TASK – Every entry gets copied exactly. No images go into the copy.

INFORMATION –
--
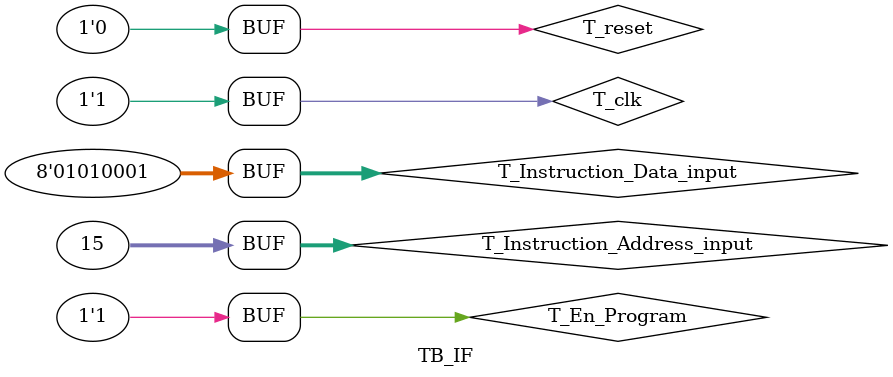
<source format=v>
`timescale 10ns/1ns
module TB_IF;

	reg				T_reset;
	reg				T_clk;
	reg		[7 :0]	T_Instruction_Data_input;
	reg		[31:0]	T_Instruction_Address_input;
	reg				T_En_Program;
	wire	[31:0]	T_Instruction_Data_output;

	MicroProcessor DUT (
		.reset						(T_reset),
		.clk						(T_clk),
		.Instruction_Data_input		(T_Instruction_Data_input),
		.Instruction_Address_input	(T_Instruction_Address_input),
		.En_Program					(T_En_Program),
		.Instruction_Data_output	(T_Instruction_Data_output));
	
	always
	begin
		T_clk = 1'b0;
		#1;
		T_clk = 1'b1;
		#1;
	end
	
	initial
	begin
		T_reset = 1'b1;
		T_En_Program = 1'b0;	//	Programming Mode - sort values to Instruction Memory
		
		T_Instruction_Address_input	= 32'h00000000;
		T_Instruction_Data_input	=  8'b00000000;	//00
		
		#2;	//1
		
		T_Instruction_Address_input	= 32'h00000001;
		T_Instruction_Data_input	=  8'b00000001;	//01
		
		#2;	//2
		
		T_Instruction_Address_input	= 32'h00000002;
		T_Instruction_Data_input	=  8'b00000010;	//02
		
		#2;	//3
		
		T_Instruction_Address_input	= 32'h00000003;
		T_Instruction_Data_input	=  8'b00001000;	//08
		
		#2;	//4
		
		T_Instruction_Address_input	= 32'h00000004;
		T_Instruction_Data_input	=  8'b00001100;	//0C
		
		#2;	//5
		
		T_Instruction_Address_input	= 32'h00000005;
		T_Instruction_Data_input	=  8'b00001111;	//0F
		
		#2;	//6
		
		T_Instruction_Address_input	= 32'h00000006;
		T_Instruction_Data_input	=  8'b00101001;	//29
		
		#2;	//7
		
		T_Instruction_Address_input	= 32'h00000007;
		T_Instruction_Data_input	=  8'b11100100;	//E4
		
		#2;	//8
		
		T_Instruction_Address_input	= 32'h00000008;
		T_Instruction_Data_input	=  8'b00011010;	//1A
		
		#2;	//9
		
		T_Instruction_Address_input	= 32'h00000009;
		T_Instruction_Data_input	=  8'b10000001;	//81
		
		#2;	//10
		
		T_Instruction_Address_input	= 32'h0000000A;
		T_Instruction_Data_input	=  8'b00110001;	//31
		
		#2;	//11
		
		T_Instruction_Address_input	= 32'h0000000B;
		T_Instruction_Data_input	=  8'b11010010;	//D2
		
		#2;	//12
		
		T_Instruction_Address_input	= 32'h0000000C;
		T_Instruction_Data_input	=  8'b11011001;	//D9
		
		#2;	//13
		
		T_Instruction_Address_input	= 32'h0000000D;
		T_Instruction_Data_input	=  8'b00000010;	//02
		
		#2;	//14
		
		T_Instruction_Address_input	= 32'h0000000E;
		T_Instruction_Data_input	=  8'b01111111;	//7F
		
		#2;	//15
		
		T_Instruction_Address_input	= 32'h0000000F;
		T_Instruction_Data_input	=  8'b01010001;	//51
		
		#2;	//16
		
		#1;
		T_En_Program = 1'b1;
		#1;
		T_reset = 1'b0;
	end
	
endmodule

// -- run 420ns (10ns*16 = 160[nsec]) -- \\
</source>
--
RESPONSE AREA –
<source format=v>
`timescale 10ns/1ns
module TB_IF;

	reg				T_reset;
	reg				T_clk;
	reg		[7 :0]	T_Instruction_Data_input;
	reg		[31:0]	T_Instruction_Address_input;
	reg				T_En_Program;
	wire	[31:0]	T_Instruction_Data_output;

	MicroProcessor DUT (
		.reset						(T_reset),
		.clk						(T_clk),
		.Instruction_Data_input		(T_Instruction_Data_input),
		.Instruction_Address_input	(T_Instruction_Address_input),
		.En_Program					(T_En_Program),
		.Instruction_Data_output	(T_Instruction_Data_output));
	
	always
	begin
		T_clk = 1'b0;
		#1;
		T_clk = 1'b1;
		#1;
	end
	
	initial
	begin
		T_reset = 1'b1;
		T_En_Program = 1'b0;	//	Programming Mode - sort values to Instruction Memory
		
		T_Instruction_Address_input	= 32'h00000000;
		T_Instruction_Data_input	=  8'b00000000;	//00
		
		#2;	//1
		
		T_Instruction_Address_input	= 32'h00000001;
		T_Instruction_Data_input	=  8'b00000001;	//01
		
		#2;	//2
		
		T_Instruction_Address_input	= 32'h00000002;
		T_Instruction_Data_input	=  8'b00000010;	//02
		
		#2;	//3
		
		T_Instruction_Address_input	= 32'h00000003;
		T_Instruction_Data_input	=  8'b00001000;	//08
		
		#2;	//4
		
		T_Instruction_Address_input	= 32'h00000004;
		T_Instruction_Data_input	=  8'b00001100;	//0C
		
		#2;	//5
		
		T_Instruction_Address_input	= 32'h00000005;
		T_Instruction_Data_input	=  8'b00001111;	//0F
		
		#2;	//6
		
		T_Instruction_Address_input	= 32'h00000006;
		T_Instruction_Data_input	=  8'b00101001;	//29
		
		#2;	//7
		
		T_Instruction_Address_input	= 32'h00000007;
		T_Instruction_Data_input	=  8'b11100100;	//E4
		
		#2;	//8
		
		T_Instruction_Address_input	= 32'h00000008;
		T_Instruction_Data_input	=  8'b00011010;	//1A
		
		#2;	//9
		
		T_Instruction_Address_input	= 32'h00000009;
		T_Instruction_Data_input	=  8'b10000001;	//81
		
		#2;	//10
		
		T_Instruction_Address_input	= 32'h0000000A;
		T_Instruction_Data_input	=  8'b00110001;	//31
		
		#2;	//11
		
		T_Instruction_Address_input	= 32'h0000000B;
		T_Instruction_Data_input	=  8'b11010010;	//D2
		
		#2;	//12
		
		T_Instruction_Address_input	= 32'h0000000C;
		T_Instruction_Data_input	=  8'b11011001;	//D9
		
		#2;	//13
		
		T_Instruction_Address_input	= 32'h0000000D;
		T_Instruction_Data_input	=  8'b00000010;	//02
		
		#2;	//14
		
		T_Instruction_Address_input	= 32'h0000000E;
		T_Instruction_Data_input	=  8'b01111111;	//7F
		
		#2;	//15
		
		T_Instruction_Address_input	= 32'h0000000F;
		T_Instruction_Data_input	=  8'b01010001;	//51
		
		#2;	//16
		
		#1;
		T_En_Program = 1'b1;
		#1;
		T_reset = 1'b0;
	end
	
endmodule

// -- run 420ns (10ns*16 = 160[nsec]) -- \\
</source>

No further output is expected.